Les réseaux sociaux, en particulier Facebook, ont joués un rôle important parce qu’ils nous permettaient d’être au courant, en temps réel, de l’évolution de la situation à un moment ou les autorités œuvraient pour cacher l’ampleur des événements aux médias. Grâce à Facebook, je pouvais savoir depuis la Suisse qu’il y aurait telle manifestation à tel moment et à tel endroit en Tunisie. J’ai donc vécu ces moments les yeux rivés sur mon ordinateur. J’arrivais à peine à dormir car, encore à minuit, les nouvelles continuaient à tomber sur la toile. Lorsque que je sortais et revenais à la maison, la première chose que je demandais à ma femme, était : « Quoi de neuf sur Facebook ?  Les jeunes résistent-ils à Ben Ali ou le dictateur tente-t-il de reprendre le pouvoir ? ». Et puis, le téléphone n’a jamais autant sonné entre la Suisse et la Tunisie. J’appelais constamment pour voir comment se portait la famille et pour vérifier les informations que je découvrais sur Facebook. Pendant quatre semaines, ma famille et moi avons vécu un grand suspens. Je souffre d’hypertension artérielle et mon cœur aurait pu lâcher à ce moment-là. Voyant l’allure que prenaient les choses, j’étais partagé entre la crainte de voir cette révolution en marche s’estomper et l’espoir de la voir aboutir à la victoire.
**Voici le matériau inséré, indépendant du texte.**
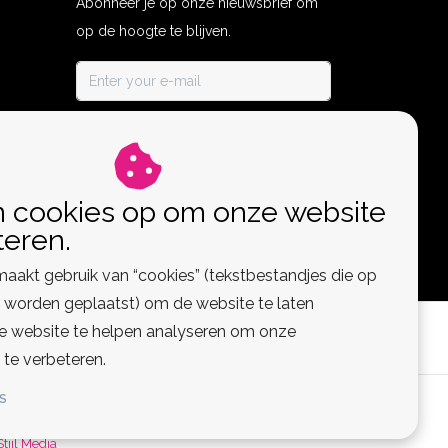
Abonneer je op onze nieuwsbrief om
op de hoogte te blijven.
ABONNEER
n cookies op om onze website
teren.
aakt gebruik van “cookies” (tekstbestandjes die op
worden geplaatst) om de website te laten
de website te helpen analyseren om onze
 te verbeteren.
S
 Feed
Stijl Media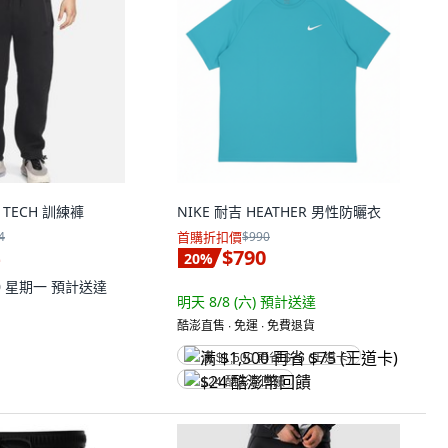
 TECH 訓練褲
NIKE 耐吉 HEATHER 男性防曬衣
4
首購折扣價
$990
$790
20
%
10 星期一
預計送達
明天 8/8 (六)
預計送達
酷澎直售 ∙ 免運 ∙ 免費退貨
满 $1,500 再省 $75 (王道卡)
$24 酷澎幣回饋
Envisagez-vous de retourner en Tunisie comme le souhaitent vos cousins ?

J’aimerais bien rentrer de suite en Tunisie, mais un certain nombre de raisons m’en empêchent. Je n’ai pas encore de permis d’établissement en Suisse car je suis au bénéfice d’un statut de réfugié politique qui me donne droit à un permis de séjour B.  Dans ces conditions, si jamais je m’avise de rentrer en Tunisie, je ne pourrai plus revenir en Suisse avec le même statut. Je ne redoute pas de retourner dans mon pays, mais j’estime que la perspective doit faire l’objet d’une réflexion minutieuse. Qu’ai-je à y faire après 22 ans d’exil ? Quel est mon futur en Tunisie, alors que je sais que mes compatriotes croupissent au chômage ? La situation politique actuelle, encore très floue, m’offre-t-elle assez de garanties pour rentrer ? Ce sont là quelques questions que je dois me poser avant de me décider à rentrer. Mais, pour le moment, je pense que mon avenir dépend de mon intégration en Suisse. Je ne pourrai jamais quitter ce pays d’accueil sans avoir la certitude que mon retour en Tunisie me garantira une vie modeste et sûre. Je peux dire que beaucoup de Tunisiens de la diaspora partagent actuellement le même avis que moi.
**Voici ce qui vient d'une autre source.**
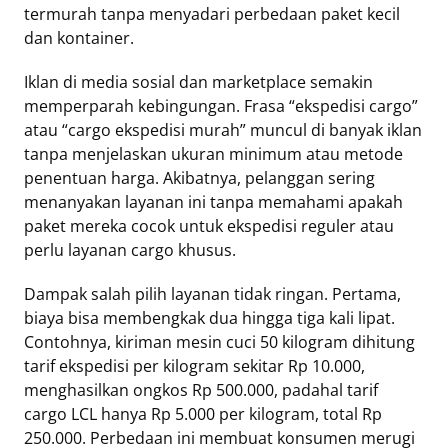
termurah tanpa menyadari perbedaan paket kecil
dan kontainer.
Iklan di media sosial dan marketplace semakin
memperparah kebingungan. Frasa “ekspedisi cargo”
atau “cargo ekspedisi murah” muncul di banyak iklan
tanpa menjelaskan ukuran minimum atau metode
penentuan harga. Akibatnya, pelanggan sering
menanyakan layanan ini tanpa memahami apakah
paket mereka cocok untuk ekspedisi reguler atau
perlu layanan cargo khusus.
Dampak salah pilih layanan tidak ringan. Pertama,
biaya bisa membengkak dua hingga tiga kali lipat.
Contohnya, kiriman mesin cuci 50 kilogram dihitung
tarif ekspedisi per kilogram sekitar Rp 10.000,
menghasilkan ongkos Rp 500.000, padahal tarif
cargo LCL hanya Rp 5.000 per kilogram, total Rp
250.000. Perbedaan ini membuat konsumen merugi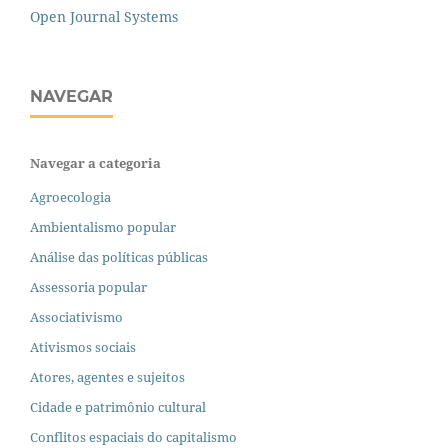
Open Journal Systems
NAVEGAR
Navegar a categoria
Agroecologia
Ambientalismo popular
Análise das políticas públicas
Assessoria popular
Associativismo
Ativismos sociais
Atores, agentes e sujeitos
Cidade e patrimônio cultural
Conflitos espaciais do capitalismo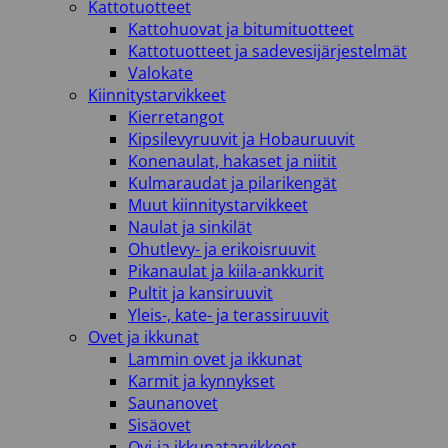
Kattotuotteet
Kattohuovat ja bitumituotteet
Kattotuotteet ja sadevesijärjestelmät
Valokate
Kiinnitystarvikkeet
Kierretangot
Kipsilevyruuvit ja Hobauruuvit
Konenaulat, hakaset ja niitit
Kulmaraudat ja pilarikengät
Muut kiinnitystarvikkeet
Naulat ja sinkilät
Ohutlevy- ja erikoisruuvit
Pikanaulat ja kiila-ankkurit
Pultit ja kansiruuvit
Yleis-, kate- ja terassiruuvit
Ovet ja ikkunat
Lammin ovet ja ikkunat
Karmit ja kynnykset
Saunanovet
Sisäovet
Ovi-ja ikkunatarvikkeet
Comment se déroule votre intégration en Suisse ?

Depuis notre arrivée en Suisse, ma femme et moi essayons de nous intégrer au mieux. Nous dépendons toujours de l’aide sociale destinée aux réfugiés. Notre insertion dans le monde du travail reste vraiment difficile, surtout à cause des diplômes étrangers dont nous sommes titulaires. Nous avons cru qu’avec un doctorat en médecine pour ma femme et un diplôme d’études approfondies (DEA) en philosophie pour moi, la tâche nous serait facile, mais ce n’est vraiment pas le cas! Avant l’obtention de l’asile, j’avais pris des cours d’informatique et participé à la rédaction de Voix d’exil. Quant à ma femme, elle a animé des séances de sensibilisation pour des femmes requérantes d’asile en collaboration avec la Croix-Rouge valaisanne. Puis elle a poursuivi des études universitaires qui lui ont permis d’obtenir un diplôme fédéral en Médecine. Malgré des centaines d’offres d’emploi envoyées, elle n’a pas encore réussi à trouver un poste de médecin assistant. En ce qui me concerne, je fais un stage en tant qu’éducateur social car à l’époque j’étais responsable du département social d’une ONG pendant une dizaine d’années avant de venir en Suisse. Après une multitude de demandes pour occuper différents postes dans le domaine social et culturel, j’ai trouvé un travail d’intervenant à domicile pour enfants handicapés, ce qui me permet de travailler quelques heures par semaines.

Comment entrevoyez-vous l’avenir de la Tunisie aujourd’hui ?

Aujourd’hui, la situation politique n’est pas claire. Des élections sont annoncées mais je trouve que le plus important est que le nouveau pouvoir, qui prendra les rênes du pays, réponde aux aspirations des jeunes qui ont soif de démocratie et veulent des emplois pour vivre dignement.

Propos recueillis par CDM.

CDM, membre de la rédaction valaisanne de Voix d’Exils.